Commun-ôté ? Communauté ?

Communauté, commune, communautarisme, communication, communion … De quoi parle-t-on, en cette saison où notre communauté paroissiale se reconstitue notamment avec les pèlerinages de rentrée ? Du côté de la paroisse Saint Barthélemy, à la chapelle du même nom, notre évêque a fait observer que, pour constituer la communauté des apôtres, Jésus ne les a pas invités tout d’abord à une retraite, ni à une session de formation, ni à une réunion pastorale, mais aux noces de Cana, à une fête donc.

De l’autre côté, à la paroisse Saint Vincent, on se rappelle la présence réjouie de notre évêque à la fête des talents, dernière étape de sa récente visite pastorale. Aujourd’hui, un peu à toutes les sauces, on utilise le mot de « communauté ». Dans le langage, on sait que plus un mot prend d’extension pour désigner davantage de réalité, moins il est précis, plus il est donc ambigu. Par exemple un mot important comme « amour », quand il est trop utilisé, mal utilisé, finit par désigner non seulement l’étincelle divine en celui qui se donne, qui offre sa vie pour les autres, mais aussi le contraire finalement, quand on se place sur le registre beaucoup plus égoïste du sentiment et du plaisir.

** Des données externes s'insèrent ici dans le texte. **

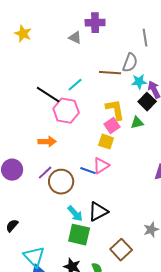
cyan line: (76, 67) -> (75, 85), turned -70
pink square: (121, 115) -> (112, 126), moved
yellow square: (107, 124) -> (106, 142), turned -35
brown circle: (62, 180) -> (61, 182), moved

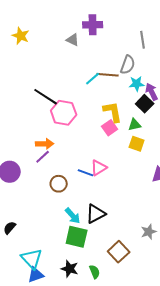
cyan line: (75, 85) -> (93, 79), moved
yellow square: (106, 142) -> (137, 144), moved
purple line: (45, 173) -> (43, 157), moved
brown circle: (61, 182) -> (59, 184), size x0.7

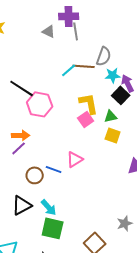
gray line: (143, 40) -> (76, 31), moved
blue line: (86, 173) -> (54, 169), moved
black triangle: (96, 214) -> (22, 205), moved

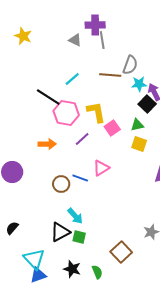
cyan line: (69, 70) -> (72, 79), moved
yellow L-shape: (89, 103) -> (96, 112), moved
purple line: (19, 148) -> (82, 139), moved
black triangle: (22, 205) -> (60, 232), moved
green square: (53, 228) -> (79, 237), size x0.6

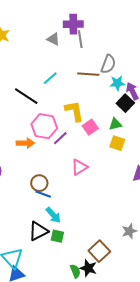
pink hexagon: (66, 113) -> (44, 126), moved
blue line: (80, 178) -> (43, 194), moved
black star: (72, 269) -> (88, 268), moved

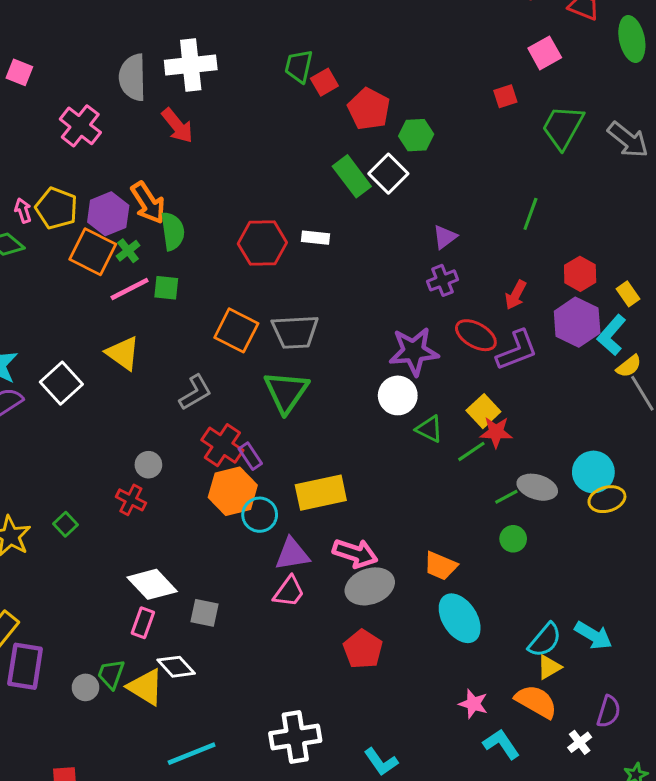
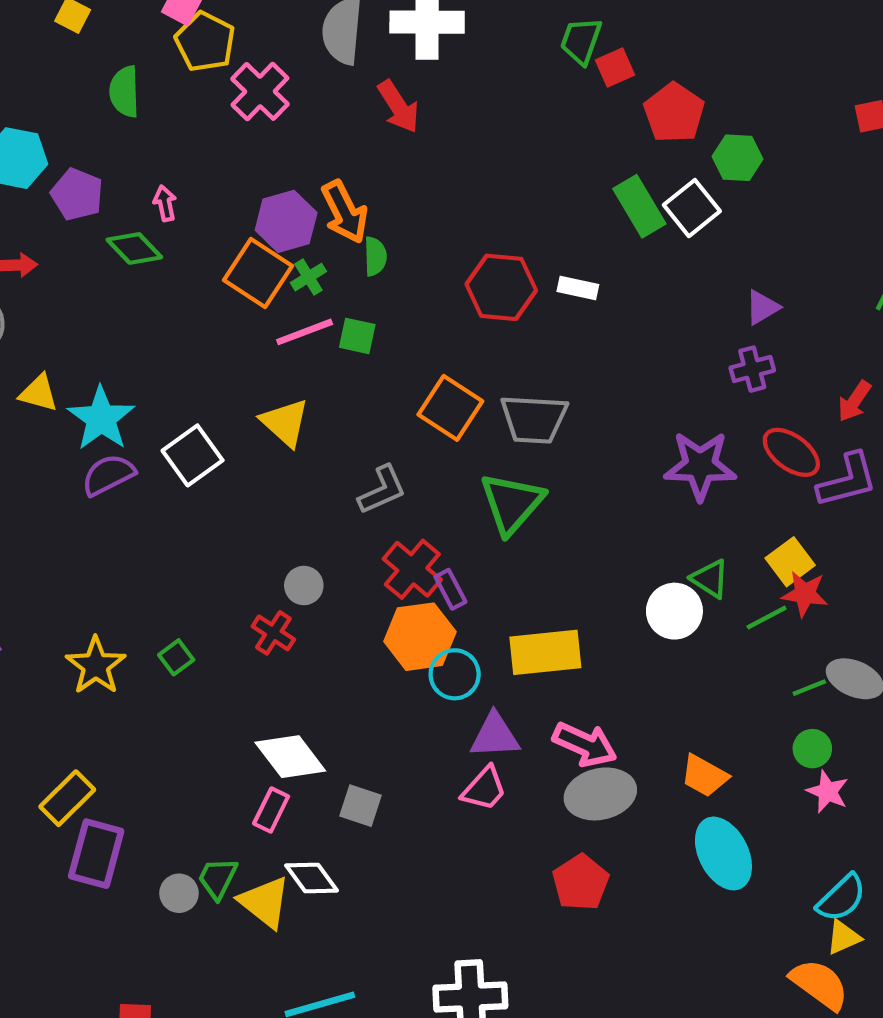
yellow pentagon: (56, 208) -> (205, 42), moved
green semicircle: (173, 231) -> (375, 256), size x0.7
white circle: (398, 395) -> (674, 611), moved
pink star: (473, 704) -> (828, 792), moved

De même pour le mot « communauté » : il a plusieurs sens, plus ou moins forts. Pendant ce congé d’été en montagne, j’ai vu se constituer au gré des week-ends dans les stations, les villages provisoires de plusieurs « communautés ». Pour une compétition internationale de moto-cross, j’ai vu rassemblés les gros camions – à la fois mobil-homme et atelier de réparation – de chaque équipe constituée autour de son champion. Ce petit village, ses stands, et son public, c’est une « communauté ». Le week-end suivant dans la station d’à côté, c’était une nouvelle « communauté », moins riche, hébergée sous ses petites tentes, celle du cani-cross. Vous savez bien… cette compétition sportive de course en montagne où chacun court derrière son chien ! On pourrait citer tellement d’autres « communautés » : les retrouvailles familiales occasionnées pendant les vacances, ou bien les communautés virtuelles sur internet d’ « amis », de passionnés, ou de consommateurs, par exemple. Le mot prend une connotation négative quand on évoque les tendances communautaristes de notre société.

A ceux qui s’inquiètent d’actions violentes, je voudrais d’ailleurs faire remarquer que les causes d’attentats sont peut-être autant dans la doctrine « religieuse » dévoyée, que dans la technologie des
écrans qui isolent les personnalités sensibles et les enferment dans un sentiment de toute-puissance. Y aurait-il un problème ? Revenons à l’Evangile et à la vraie communauté. Comment fonder une belle, une bonne, une vraie vie communautaire ? Ce n’est pas très original, mais en cette année de la vie consacrée, je voudrais rappeler que, depuis fort longtemps, l’Eglise fonde des communautés religieuses de toutes espèces comme autant de laboratoires de recherche pour rayonner leurs charismes et trouvailles sur la société entière. Une communauté au sens fort se fonde sur le bien commun, qui est la version laïque de la communion des saints.

Le bien commun, c’est une réalité qui ne profite immédiatement à personne, mais à laquelle chacun accepte de contribuer parce qu’il a confiance que ce bien-là, une fois donné, rejaillira pour chacun en un bien qu’aucun ne peut se procurer individuellement. La communion des saints, c’est la
joie de percevoir dans la foi, mystérieusement déjà sur cette terre, que seul ce qui est donné devient éternellement source de vie, que seul ce qui a été mis en commun ne profite finalement au ciel.

A notre communauté paroissiale, que soit communiqué l’Esprit commun du Père et du Fils.